### Task
In the entries below, find the lines that contain the word "MyCalendarDemo" and copy them.
[Start of section]
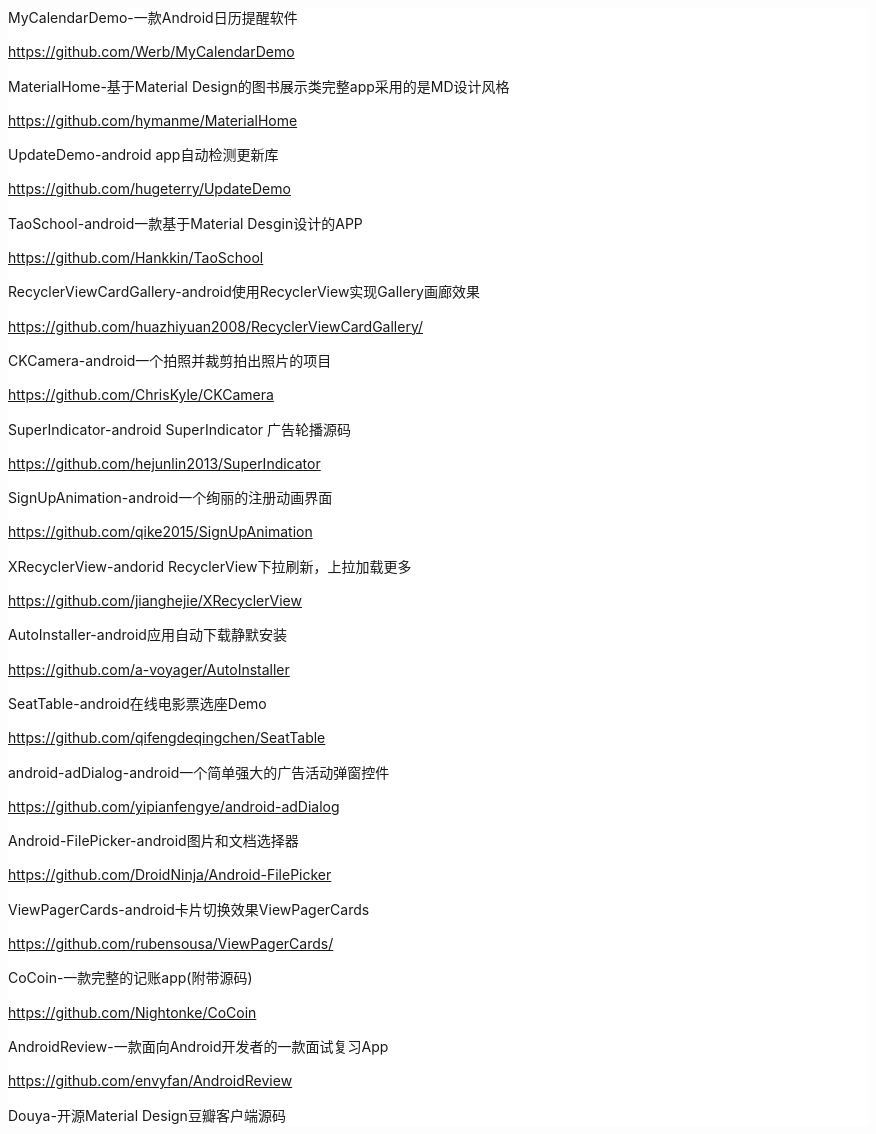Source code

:MyCalendarDemo-一款Android日历提醒软件

https://github.com/Werb/MyCalendarDemo

MaterialHome-基于Material Design的图书展示类完整app采用的是MD设计风格

https://github.com/hymanme/MaterialHome

UpdateDemo-android app自动检测更新库

https://github.com/hugeterry/UpdateDemo

TaoSchool-android一款基于Material Desgin设计的APP

https://github.com/Hankkin/TaoSchool

RecyclerViewCardGallery-android使用RecyclerView实现Gallery画廊效果

https://github.com/huazhiyuan2008/RecyclerViewCardGallery/

CKCamera-android一个拍照并裁剪拍出照片的项目

https://github.com/ChrisKyle/CKCamera

SuperIndicator-android SuperIndicator 广告轮播源码

https://github.com/hejunlin2013/SuperIndicator

SignUpAnimation-android一个绚丽的注册动画界面

https://github.com/qike2015/SignUpAnimation

XRecyclerView-andorid RecyclerView下拉刷新，上拉加载更多

https://github.com/jianghejie/XRecyclerView

AutoInstaller-android应用自动下载静默安装

https://github.com/a-voyager/AutoInstaller

SeatTable-android在线电影票选座Demo

https://github.com/qifengdeqingchen/SeatTable

android-adDialog-android一个简单强大的广告活动弹窗控件

https://github.com/yipianfengye/android-adDialog

Android-FilePicker-android图片和文档选择器

https://github.com/DroidNinja/Android-FilePicker

ViewPagerCards-android卡片切换效果ViewPagerCards

https://github.com/rubensousa/ViewPagerCards/

CoCoin-一款完整的记账app(附带源码)

https://github.com/Nightonke/CoCoin

AndroidReview-一款面向Android开发者的一款面试复习App

https://github.com/envyfan/AndroidReview

Douya-开源Material Design豆瓣客户端源码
[End of section]
### Answer to the exercise
:MyCalendarDemo-一款Android日历提醒软件
https://github.com/Werb/MyCalendarDemo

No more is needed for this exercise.